There is an overhead to using the Newton Cache, so I would only recommend it when solving the electrical problem
is very slow indeed. Technically the Newton cache works by taking the MD5 sum of the Fermi-levels and the
potentials to generate a hash of the electrical problem. This is then compared to what exists on disk. If a
precalculated answer is found, the Fermi-levels/potentials are updated to the values found on disk. The cache is
stored in oghma_local
cache, each pre solvedsolution is stored as a new binary file. Each simulation run generates an index file where
all MD5 sums from that simulation are stored. Once the cache becomes full OghmaNano deletes simulation results in
batches based on the index files.

-
Maximum cache size: Sets the maximum size of the cache in Mb.
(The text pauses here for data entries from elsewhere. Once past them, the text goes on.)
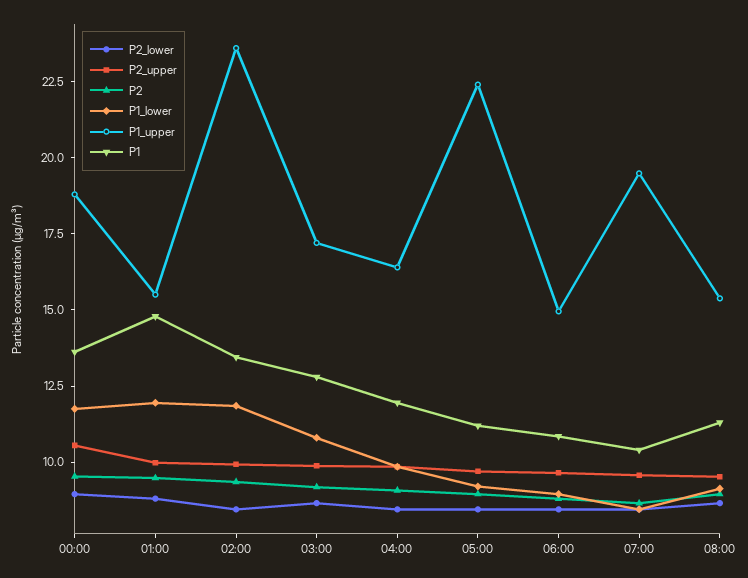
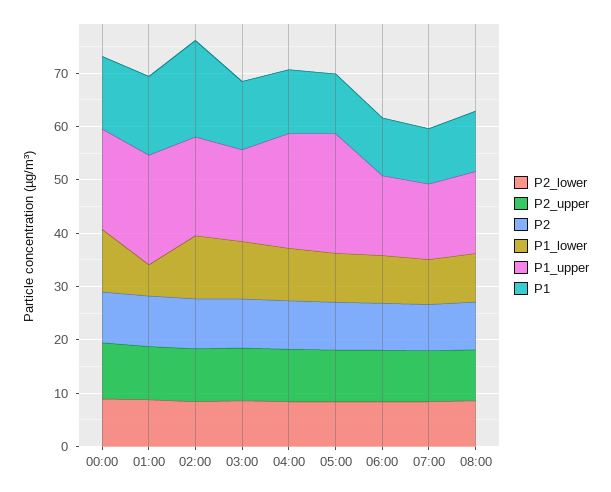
P1_lower, 01:00: 12 -> 6
P1_upper, 01:00: 15.5 -> 20
P1_upper, 02:00: 23.5 -> 18
P1, 02:00: 13.5 -> 18
P1_upper, 04:00: 16.5 -> 22
P1_upper, 07:00: 19.5 -> 14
I would recommend around 1Gb.
-
Minimum disk free: Sets the minimum amount of disk space needed to use the cache, this option is designe dto prevent the cache filling the disk I would set it to around 5Gb.
-
Number of simulations to keep: This will set the maximum number of simulation runs to keep, I would set it to between 20 and 100.
-
Enable cache: This enables or disables the Newton Cache, the default and recommended option is False.
Hardware benchmark
In the top left of hardware window 4.19 there is a button called Hardware benchmark. If this is clicked then OghmaNano will benchmark your hardware, the result of such a benchmark can be seen in 4.20. This runs benchmarks your CPUs ability to calculate sin,exp and allocate/deallocate memory in blocks. It displays how long it took to do a few thousand operations as well as an R (aka Roderick) value. This is defined as R=Time taken to do the calculation on your PC/The time take to do the calculation on my PC. Thus smaller values mean your PC is faster than mine. My PC is a Intel(R) Core(TM) i7-4900MQ CPU @ 2.80GHz in a 2017 Lenovo thinkpad. So most modern computers should be faster. If you have good CPU performance but your simulations are running slower than my YouTube videos then this is invariably due to bad IO speed, caused by virus killers, storing the simulations on OneDrive, using networked drives, using slow USB storage etc.